To me, historically, it’s meant that I build on top of the tooling that Unix provides. Even if I’m on Windows, I might be developing “in *nix” as long as I’m using sed, awk, shell scripts, and so on, to get what I need to do done. The fact I’m on Windows doesn’t necessarily matter; what matters is the underlying tooling.

But the other day, I realized that I’ve replaced virtually all of the traditional tooling. I don’t use find; I use fd. I don’t use sed; I use sd. du is gone for dust, bash for fish, vim for kakoune, screen for tmux, and so on. Even the venerable grep and awk are replaced by not one, but two tools, and not in a one-for-one: depending on my ultimate goal, ripgrep and angle-grinder replace either or both tools, sometimes in concert, and sometimes alone.

I’m not particularly interested in a discussion on whether these tools are “better”; they work better for me, so I use them. Based on what I see on GitHub, enough other people feel similarly that all of these incompatible variations on a theme must be heavily used.

My concern is that, in that context, I think the meaning of “I write in *nix” is starting to blur a bit. The API for Windows is defined in terms of C (or perhaps C++, if you squint). For Linux, it’s syscalls. For macOS, some combo of C and Objective-C. But for “*nix”, without any clarifying context, I for one think in terms of shell scripts and their utilities. And the problem is that my own naïve scripts, despite being written on a legit *nix variant, simply will not run on a vanilla Linux, macOS, or *BSD installation. They certainly can—I can install fish, and sd, and ripgrep, and whatever else I’m using, very easily—but those tools aren’t available out-of-the-box, any more than, I dunno, the PowerShell 6 for Linux is. (Or MinGW is for Windows, to turn that around.) It amounts to a gradual ad-hoc breakage of the traditional ad-hoc “*nix” API, in favor of my own, custom, bespoke variant.

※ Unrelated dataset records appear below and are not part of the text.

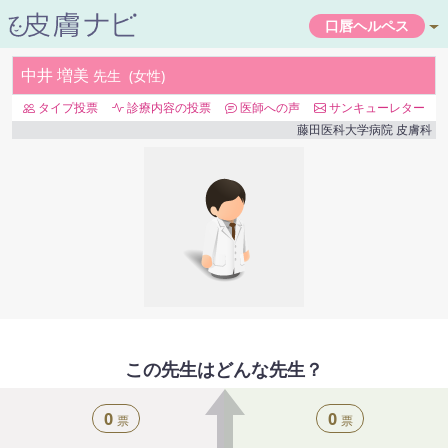
口唇ヘルペス
中井 増美
先生
女性
タイプ投票
診療内容の投票
医師への声
サンキューレター
藤田医科大学病院
皮膚科
この先生はどんな先生？
0
0
票
票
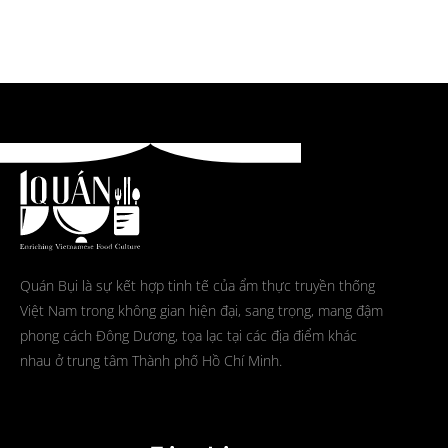
Quán Bụi là sự kết hợp tinh tế của ẩm thực truyền thống
Việt Nam trong không gian hiện đại, sang trọng, mang đậm
phong cách Đông Dương, tọa lạc tại các địa điểm khác
nhau ở trung tâm Thành phố Hồ Chí Minh.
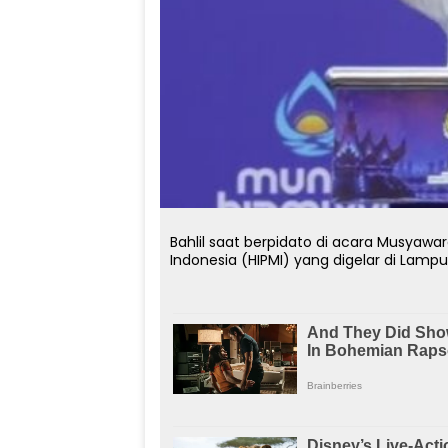
Bahlil saat berpidato di acara Musyaw
Indonesia (HIPMI) yang digelar di Lamp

I think, in many ways, what we’re seeing is a good thing. sed, awk, and the other traditional tools all have (let’s be honest) major failings. There’s a reason that awk, despite recent protestations, was legitimately replaced by Perl. (At least, until people forgot why that happened in the first place.) But I do worry about the API split, and our poor ability to handle it. Microsoft, the paragon of backwards compatibility, has failed repeatedly to actually ensure that compatibility, even when armed with much richer metadata than vague, non-version-pinned plain-text shell-scripts calling ad-hoc, non-standard tooling. If we all go to our own variants of traditional Unix utilities, I worry that none of my scripts will meaningfully run in a decade.

Or maybe they will. Maybe my specific preferred forks of Unix utilities rule the day and all of my scripts will go through unscathed.